Given that the Presidency issued a lengthy statement denouncing Ijaz as a fantasist, Haqqani will likely be the scapegoat and President Zardari will deny all knowledge of his actions. Such an interpretation of events stretches the bounds of credibility but may unfortunately be necessary to keep the military satiated. Amid the torrent of criticism that is sure to come Haqqani’s way in the coming days, though, there are some things that need to be remembered. The military needs to be operating under the authority of the elected government, even if asking the US to arrange that for us is foolish in the extreme. And if Haqqani does leave his post, we will have lost our most effective lobbyist for the country, one who kept US aid flowing and negotiated a satisfactory resolution to the Raymond Davis saga. All the right-wingers who feel jubilation at his demise should keep this in mind amidst their celebrations.

Published in The Express Tribune, November 18th, 2011.


Ajay | 11 years ago | Reply

All, make a note, Haqqani is the future PM of Pakistan who would at some point team up with Imran and Musharraf.
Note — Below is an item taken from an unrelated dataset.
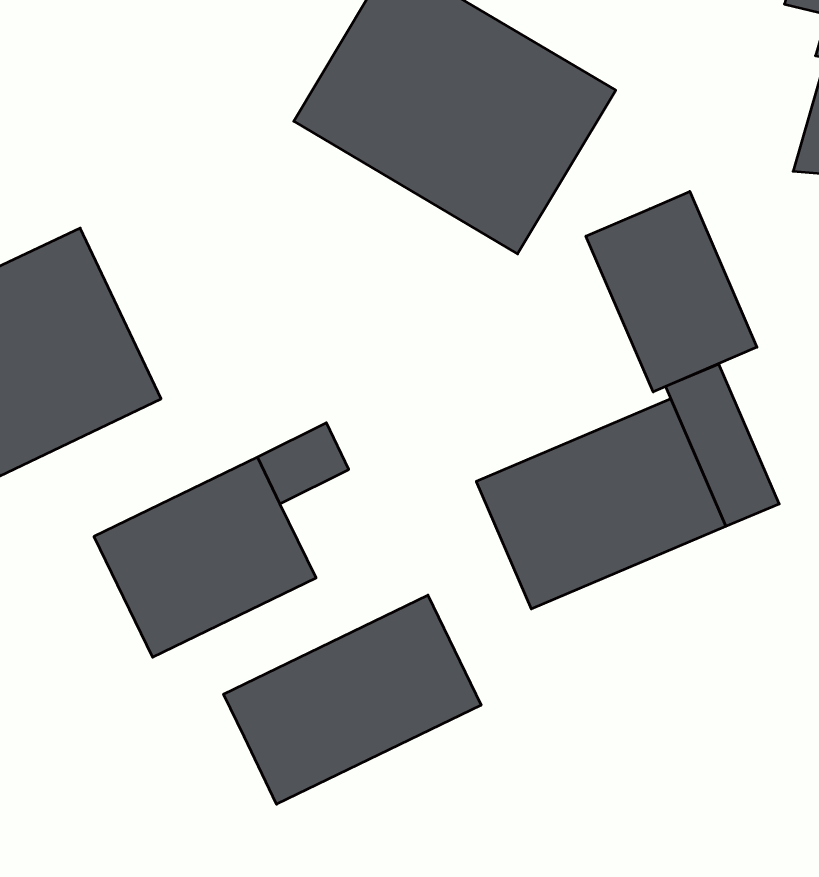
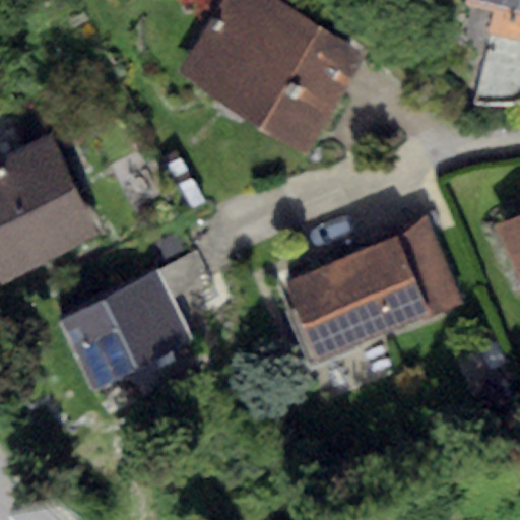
building: [586,191,757,392] -> none
building: [224,595,481,804] -> none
A weak country like Pakistan cannot survive without the benefaction of US, China or no China. Pakistan has taken to many favors from other countriues that it can't just wish off those. It must deliver in a fair manner in teh sense the world understands it to mean not what Pakistani ISI and military strategists think it to mean.

Aftab Kenneth Wilson | 11 years ago | Reply

I don't think Mr. Hussain Haqqani is guilty of any wrong doing. It is a propaganda by the mushroom rightists in our media and people who watch politics from very close range are also aware why undemocratic forces want his removal as Ambassador to USA.. Almost all leading channels and print section is being used as if paid to create hype. Interestingly people only know about Haqqani Network in Wariristan. People are only interested in their day to day affairs.